We remain the only major country on earth that allows chief executives and stockholders in the health care industry to get incredibly rich
, while tens of millions of people suffer because they can’t get the health care they need. This is not what the United States should be about.
Sanders named four miscreants, double the normal number. For future discussion, this recent post by Kevin Drum throws in several more.

Before too long, Sanders mentioned a widely-disappeared group, The USA 9400. We'll make a few points about this:
SANDERS: Even though 28 million Americans remain uninsured and even more are underinsured, we spend far more per capita on health care than any other industrialized nation. In 2015, the United States spent almost $10,000 per person for health care; the Canadians, Germans, French and British spent less than half of that, while guaranteeing health care to everyone. Further, these countries have higher life expectancy rates and lower infant mortality rates than we do.
In that passage, Sanders engages in some basic blocking and tackling. For the record, these are the more precise OECD figures to which his passage refers:
Per capita spending, health care, 2015
United States: $9451
Canada: $4608
France: $4407
United Kingdom: $4003

(Germany: $5267)
You'll note that Germany didn't spend less than half as much as we did. Acknowledging that minor apparent blip, we'll offer these award-winning questions:

Why have you never seen those numbers on the front page of the New York Times? Why have you never seen those numbers discussed by the major stars on MSNBC, our "corporate liberal" channel?

Sanders is starting a real discussion about a hugely important topic. That real discussion has never occurred because players like the Post, the Times and our corporate TV stars have always seemed to agree that it mustn't occur.

Last point—can you spot the possible semi-contradiction in this passage?
SANDERS: The reason that our health care system is so outrageously expensive is that it is not designed to provide quality care to all in a cost-effective way, but to provide huge profits to the medical-industrial complex. Layers of bureaucracy associated with the administration of hundreds of individual and complicated insurance plans is stunningly wasteful, costing us hundreds of billions of dollars a year. As the only major country not to negotiate drug prices with the pharmaceutical industry, we spend tens of billions more than we should.

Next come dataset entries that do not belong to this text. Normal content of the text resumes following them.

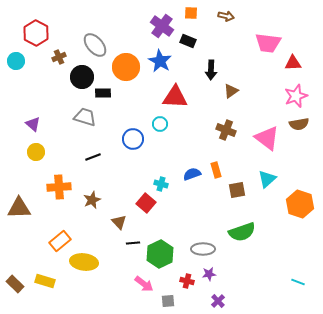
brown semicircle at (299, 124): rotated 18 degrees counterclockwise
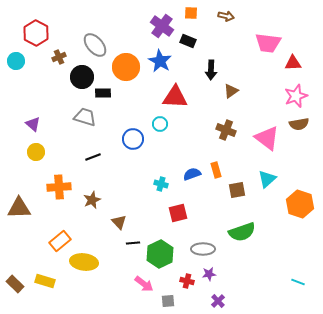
red square at (146, 203): moved 32 px right, 10 px down; rotated 36 degrees clockwise
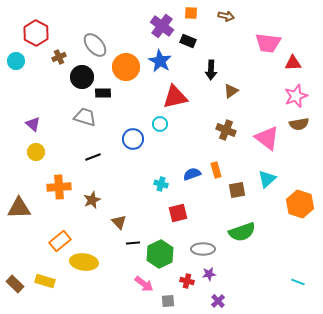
red triangle at (175, 97): rotated 16 degrees counterclockwise
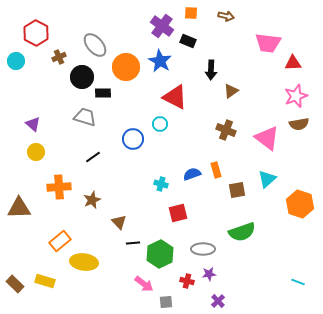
red triangle at (175, 97): rotated 40 degrees clockwise
black line at (93, 157): rotated 14 degrees counterclockwise
gray square at (168, 301): moved 2 px left, 1 px down
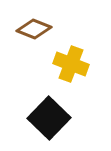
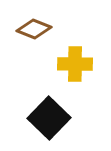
yellow cross: moved 4 px right; rotated 20 degrees counterclockwise
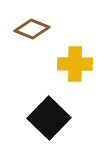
brown diamond: moved 2 px left
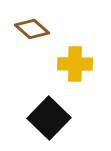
brown diamond: rotated 20 degrees clockwise
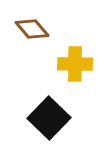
brown diamond: rotated 8 degrees clockwise
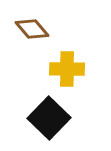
yellow cross: moved 8 px left, 5 px down
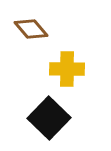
brown diamond: moved 1 px left
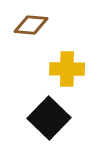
brown diamond: moved 4 px up; rotated 44 degrees counterclockwise
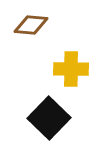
yellow cross: moved 4 px right
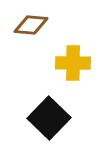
yellow cross: moved 2 px right, 6 px up
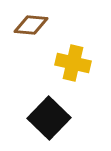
yellow cross: rotated 12 degrees clockwise
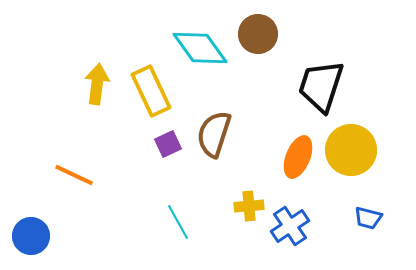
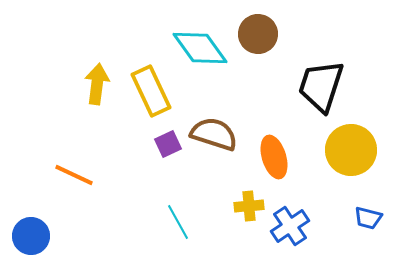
brown semicircle: rotated 90 degrees clockwise
orange ellipse: moved 24 px left; rotated 39 degrees counterclockwise
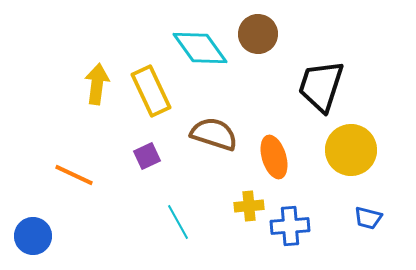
purple square: moved 21 px left, 12 px down
blue cross: rotated 30 degrees clockwise
blue circle: moved 2 px right
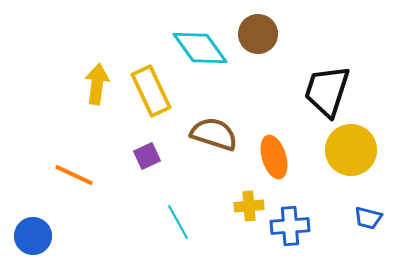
black trapezoid: moved 6 px right, 5 px down
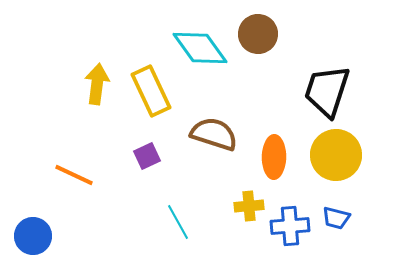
yellow circle: moved 15 px left, 5 px down
orange ellipse: rotated 18 degrees clockwise
blue trapezoid: moved 32 px left
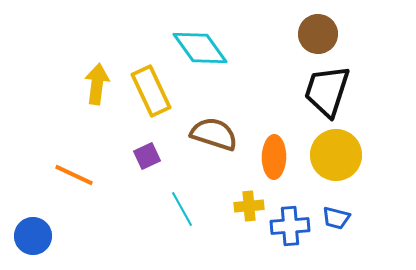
brown circle: moved 60 px right
cyan line: moved 4 px right, 13 px up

The solution to this crisis is not hard to understand. A half-century ago, the United States established Medicare. Guaranteeing comprehensive health benefits to Americans over 65 has proved to be enormously successful, cost-effective and popular. Now is the time to expand and improve Medicare to cover all Americans.
Sanders praises the cost-effectiveness of Medicare. One paragraph earlier, he cites our failure to negotiate drug prices with the pharmaceutical cabal.

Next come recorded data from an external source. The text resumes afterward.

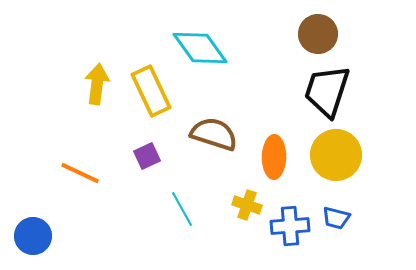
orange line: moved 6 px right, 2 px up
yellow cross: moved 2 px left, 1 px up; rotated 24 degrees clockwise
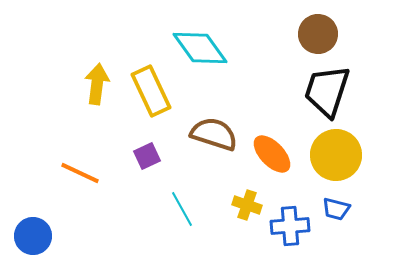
orange ellipse: moved 2 px left, 3 px up; rotated 45 degrees counterclockwise
blue trapezoid: moved 9 px up
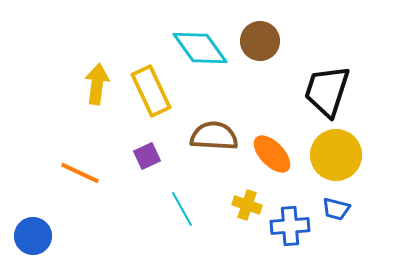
brown circle: moved 58 px left, 7 px down
brown semicircle: moved 2 px down; rotated 15 degrees counterclockwise
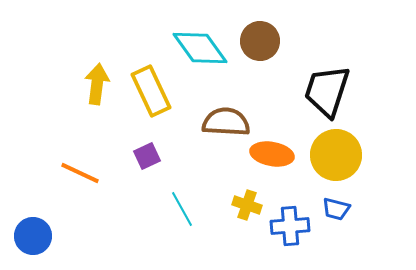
brown semicircle: moved 12 px right, 14 px up
orange ellipse: rotated 36 degrees counterclockwise
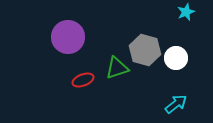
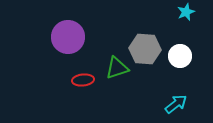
gray hexagon: moved 1 px up; rotated 12 degrees counterclockwise
white circle: moved 4 px right, 2 px up
red ellipse: rotated 15 degrees clockwise
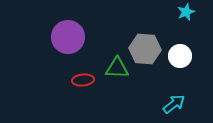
green triangle: rotated 20 degrees clockwise
cyan arrow: moved 2 px left
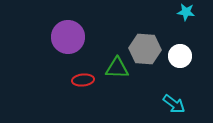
cyan star: rotated 30 degrees clockwise
cyan arrow: rotated 75 degrees clockwise
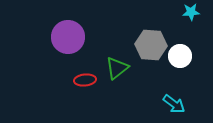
cyan star: moved 5 px right; rotated 12 degrees counterclockwise
gray hexagon: moved 6 px right, 4 px up
green triangle: rotated 40 degrees counterclockwise
red ellipse: moved 2 px right
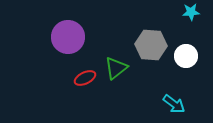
white circle: moved 6 px right
green triangle: moved 1 px left
red ellipse: moved 2 px up; rotated 20 degrees counterclockwise
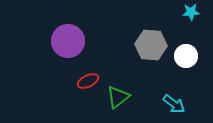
purple circle: moved 4 px down
green triangle: moved 2 px right, 29 px down
red ellipse: moved 3 px right, 3 px down
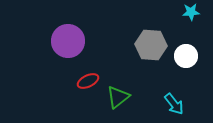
cyan arrow: rotated 15 degrees clockwise
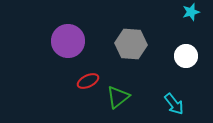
cyan star: rotated 12 degrees counterclockwise
gray hexagon: moved 20 px left, 1 px up
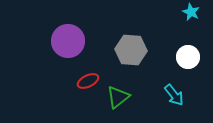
cyan star: rotated 30 degrees counterclockwise
gray hexagon: moved 6 px down
white circle: moved 2 px right, 1 px down
cyan arrow: moved 9 px up
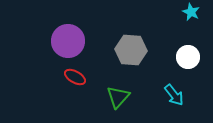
red ellipse: moved 13 px left, 4 px up; rotated 55 degrees clockwise
green triangle: rotated 10 degrees counterclockwise
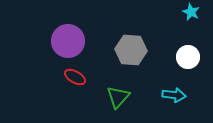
cyan arrow: rotated 45 degrees counterclockwise
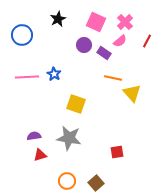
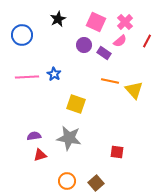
orange line: moved 3 px left, 3 px down
yellow triangle: moved 2 px right, 3 px up
red square: rotated 16 degrees clockwise
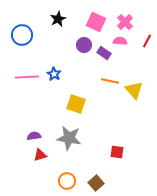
pink semicircle: rotated 136 degrees counterclockwise
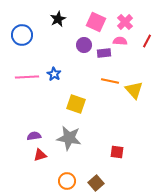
purple rectangle: rotated 40 degrees counterclockwise
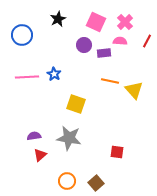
red triangle: rotated 24 degrees counterclockwise
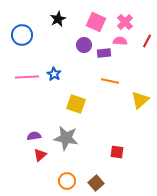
yellow triangle: moved 6 px right, 10 px down; rotated 30 degrees clockwise
gray star: moved 3 px left
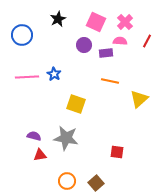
purple rectangle: moved 2 px right
yellow triangle: moved 1 px left, 1 px up
purple semicircle: rotated 24 degrees clockwise
red triangle: rotated 32 degrees clockwise
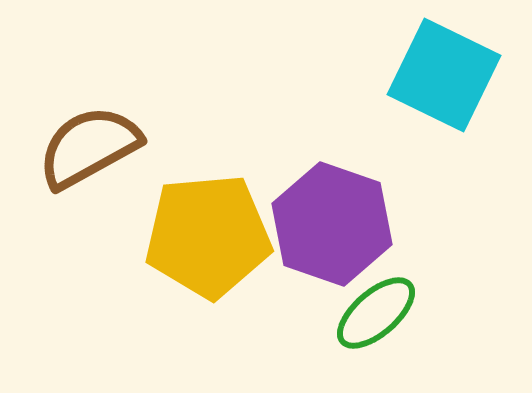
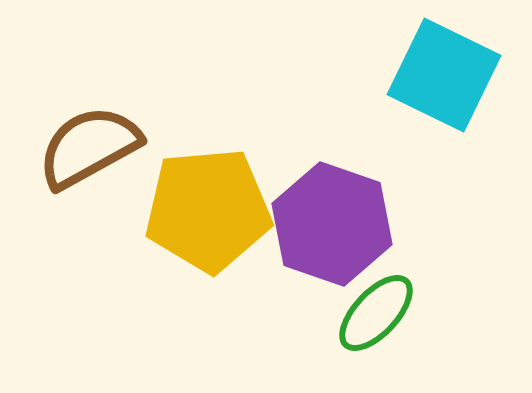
yellow pentagon: moved 26 px up
green ellipse: rotated 6 degrees counterclockwise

As everyone knows, Medicare is one principal place where we have failed to do that! Now for a question:

Have you ever seen data for American health care spending on people over 65, versus comparable spending in a nation like France? We've never seen that either!

We would assume that our Medicare program vastly overspends too, as compared to everyone else. Why has the pandering corporate clown Rachel Maddow never discussed such a topic?

Our health care system is defined by systematic looting. The Post, the Times, MSNBC all seem to like it that way.

That leads us to our final questions:

How much do players like Maddow get paid? Why do you think you aren't told?